───── TRECHO SELECIONADO ─────

O LOGOS JOANINO: UMA BREVE ANÁLISE DE JOÃO 1:1
   Logo no prólogo que introduz o quarto evangelho, nos deparamos com a seguinte sentença: “No princípio era o Verbo (Logos), e o Verbo (Logos) estava com Deus, e o Verbo (Logos) era Deus ” (BÍBLIA, João 1:1). O evangelista usa três vezes o termo destacado nos parênteses. Mas qual é o significado da palavra Logos neste trecho? Qual é a visão de João acerca da divindade de Cristo? Seria a mesma visão da filosofia helenística?
    Em primeiro lugar, a palavra Logos era um conceito amplamente utilizado no contexto filosófico grego. Todavia o pano de fundo do apóstolo era a mentalidade hebraica e o Velho Testamento. Mesmo assim, é certo que o uso do termo foi uma ponte para que muitas pessoas educadas na filosofia grega, como Justino Mártir, fossem conduzidas ao cristianismo (BRUCE, 2006, p.34).

───── LISTAGEM DE DADOS ─────

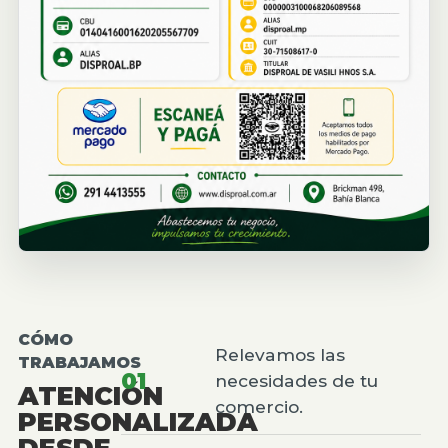
CÓMO
Relevamos las
TRABAJAMOS
01
necesidades de tu
ATENCIÓN
comercio.
PERSONALIZADA
DESDE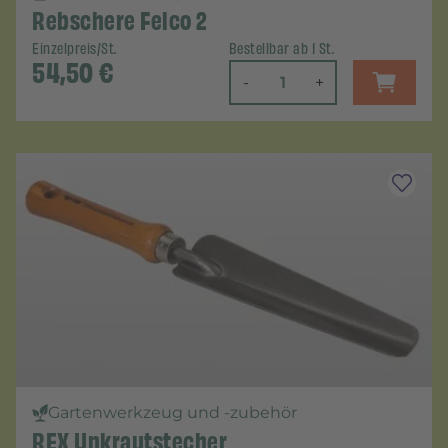
Rebschere Felco 2
Einzelpreis/St.
Bestellbar ab 1 St.
54,50
€
-
+
Gartenwerkzeug und -zubehör
REX Unkrautstecher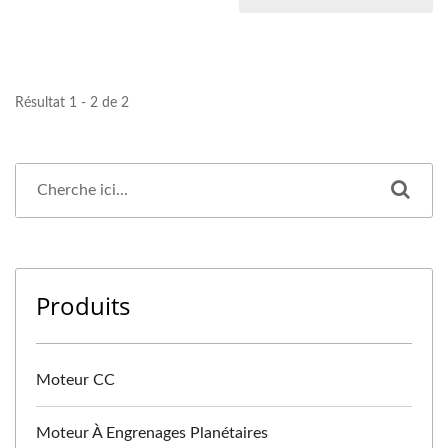
Résultat 1 - 2 de 2
Produits
Moteur CC
Moteur À Engrenages Planétaires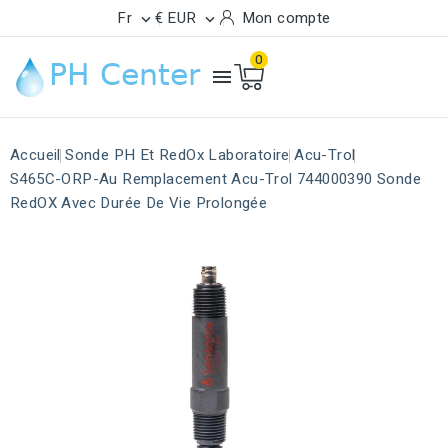
Fr
€ EUR
Mon compte


0

Accueil
Sonde PH Et RedOx Laboratoire
Acu-Trol
S465C-ORP-Au Remplacement Acu-Trol 744000390 Sonde
RedOX Avec Durée De Vie Prolongée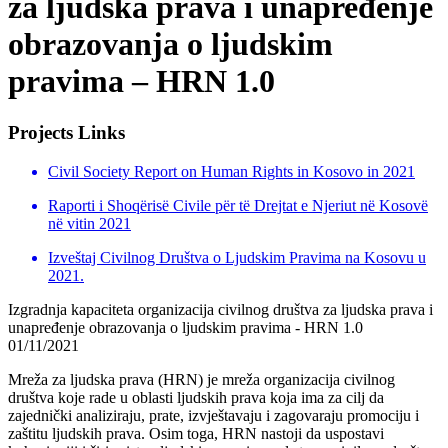
za ljudska prava i unapređenje
obrazovanja o ljudskim
pravima – HRN 1.0
Projects Links
Civil Society Report on Human Rights in Kosovo in 2021
Raporti i Shoqërisë Civile për të Drejtat e Njeriut në Kosovë
në vitin 2021
Izveštaj Civilnog Društva o Ljudskim Pravima na Kosovu u
2021.
Izgradnja kapaciteta organizacija civilnog društva za ljudska prava i
unapređenje obrazovanja o ljudskim pravima - HRN 1.0
01/11/2021
Mreža za ljudska prava (HRN) je mreža organizacija civilnog
društva koje rade u oblasti ljudskih prava koja ima za cilj da
zajednički analiziraju, prate, izvještavaju i zagovaraju promociju i
zaštitu ljudskih prava. Osim toga, HRN nastoji da uspostavi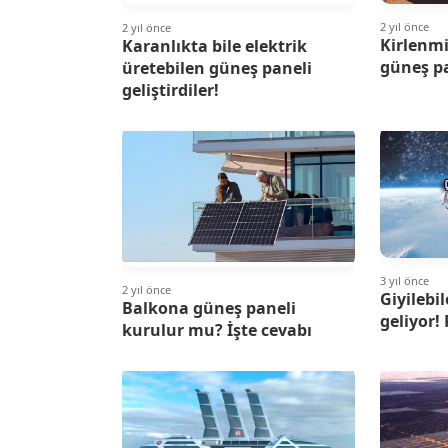
2 yıl önce
2 yıl önce
Kirlenm
Karanlıkta bile elektrik
güneş pa
üretebilen güneş paneli
geliştirdiler!
3 yıl önce
2 yıl önce
Giyilebi
Balkona güneş paneli
geliyor! 
kurulur mu? İşte cevabı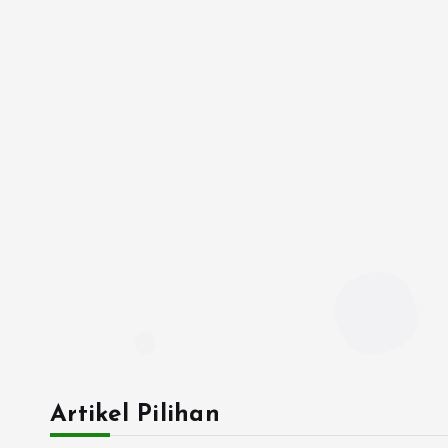
Artikel Pilihan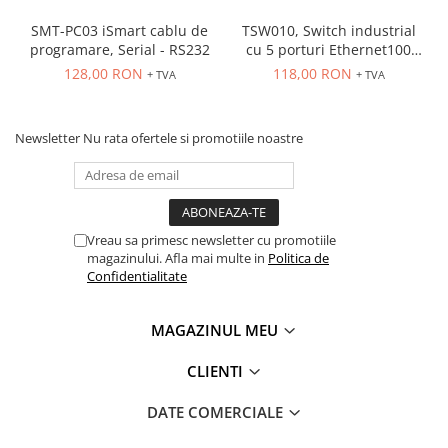
Seria Lyte
Seria PMT&PMC
SMT-PC03 iSmart cablu de
TSW010, Switch industrial
programare, Serial - RS232
cu 5 porturi Ethernet100
Seria Sync
Mbps, montaj pe sina
128,00 RON
118,00 RON
+ TVA
+ TVA
STEP-PS
TRIO-PS
TRIO-UPS
Newsletter
Nu rata ofertele si promotiile noastre
UNO-PS
Contactoare
Butoane si accesorii
Vreau sa primesc newsletter cu promotiile
Lampa multi LED
magazinului. Afla mai multe in
Politica de
Confidentialitate
Intrerupatoare de protectie
pentru motor
MAGAZINUL MEU
Direct-On-Line Starters
Relee termice
CLIENTI
Cam Switches
DATE COMERCIALE
Cleme sir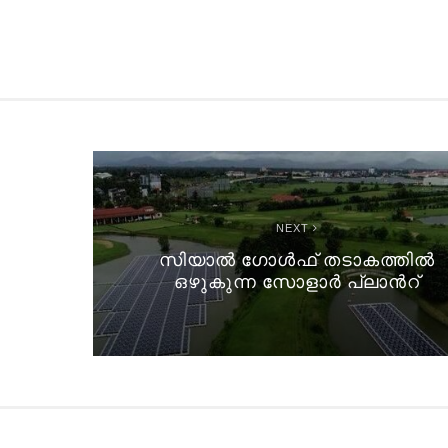
NEXT
സിയാൽ ഗോൾഫ് തടാകത്തിൽ
ഒഴുകുന്ന സോളാർ പ്ലാൻറ്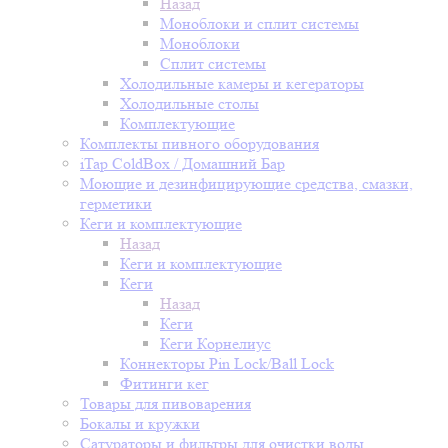
Назад
Моноблоки и сплит системы
Моноблоки
Сплит системы
Холодильные камеры и кегераторы
Холодильные столы
Комплектующие
Комплекты пивного оборудования
iTap ColdBox / Домашний Бар
Моющие и дезинфицирующие средства, смазки,
герметики
Кеги и комплектующие
Назад
Кеги и комплектующие
Кеги
Назад
Кеги
Кеги Корнелиус
Коннекторы Pin Lock/Ball Lock
Фитинги кег
Товары для пивоварения
Бокалы и кружки
Сатураторы и фильтры для очистки воды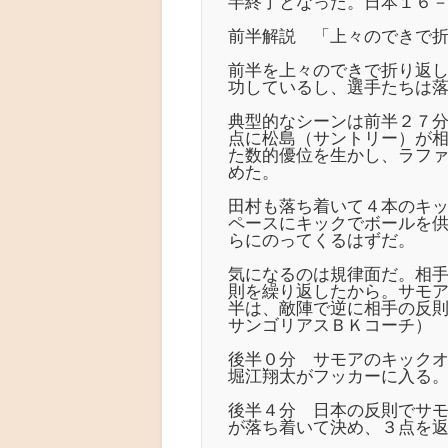
半終了となった。日本１６
前半解説 「上々のできで
前半を上々のできで折り返
功しているし、選手たちは
典型的なシーンは前半２７
点に松島（サントリー）が
た数的優位を生かし、ラフ
めた。
田村も落ち着いて４本のキ
ペースにキックでボールを
らにのってくるはずだ。
気になるのは規律面だ。相
則を繰り返したから。サモ
半は、敵陣で逆に相手の反
サンゴリアスＢＫコーチ）
後半０分 サモアのキック
堀江翔太がフッカーに入る
後半４分 日本の反則でサモ
が落ち着いて決め、３点を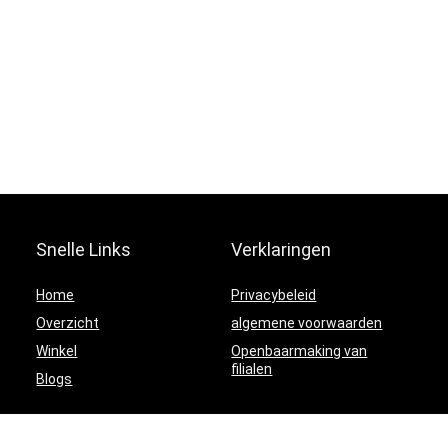
Snelle Links
Verklaringen
Home
Privacybeleid
Overzicht
algemene voorwaarden
Winkel
Openbaarmaking van
filialen
Blogs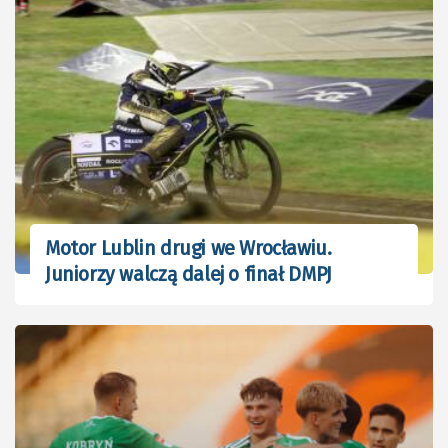
Motor Lublin drugi we Wrocławiu.
Juniorzy walczą dalej o finał DMPJ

─────

- TAREFA 1: Transcreva todas as perguntas que o trecho sobre o Logos em João 1:1 formula.
- TAREFA 2: Escreva a continuação do trecho sobre o Logos em João 1:1, começando logo após a última frase.
A listagem não tem relação alguma com o trecho sobre o Logos.

- RESPOSTA 1:
- Mas qual é o significado da palavra Logos neste trecho?
- Qual é a visão de João acerca da divindade de Cristo?
- Seria a mesma visão da filosofia helenística?

- RESPOSTA 2:
    Em segundo lugar, as ideias que João evoca em seu evangelho quanto à preexistência pessoal e a encarnação do Logos, são totalmente incompatíveis com a ideia filosófica do Logos de Filo de Alexandria. O Logos de Filo “não tem personalidade distinta, e não se tornou encarnado (CARSON, 2007, p. 115)”. 
    Na septuaginta, Logos é a tradução da palavra hebraica dâbar. A Palavra de Deus acompanha seus atos poderosos como a criação (Gn 1:3; Sl 33:6) e a libertação (Sl 107:20). Ao se comunicar com os profetas é dito que “a palavra do Senhor veio...” (Is 38:4). Assim como a “Sabedoria ” de Deus, a Palavra é personificada, todavia, não é personalizada e nem encarnada. 
    Portanto, o Logos de João transcende em seu conceito tanto o Logos filosófico quanto o conceito hebraico. O apóstolo, mesmo que usando um termo comum as duas realidades culturais distintas, queria transmitir uma ideia totalmente inovadora acerca da divindade de Cristo.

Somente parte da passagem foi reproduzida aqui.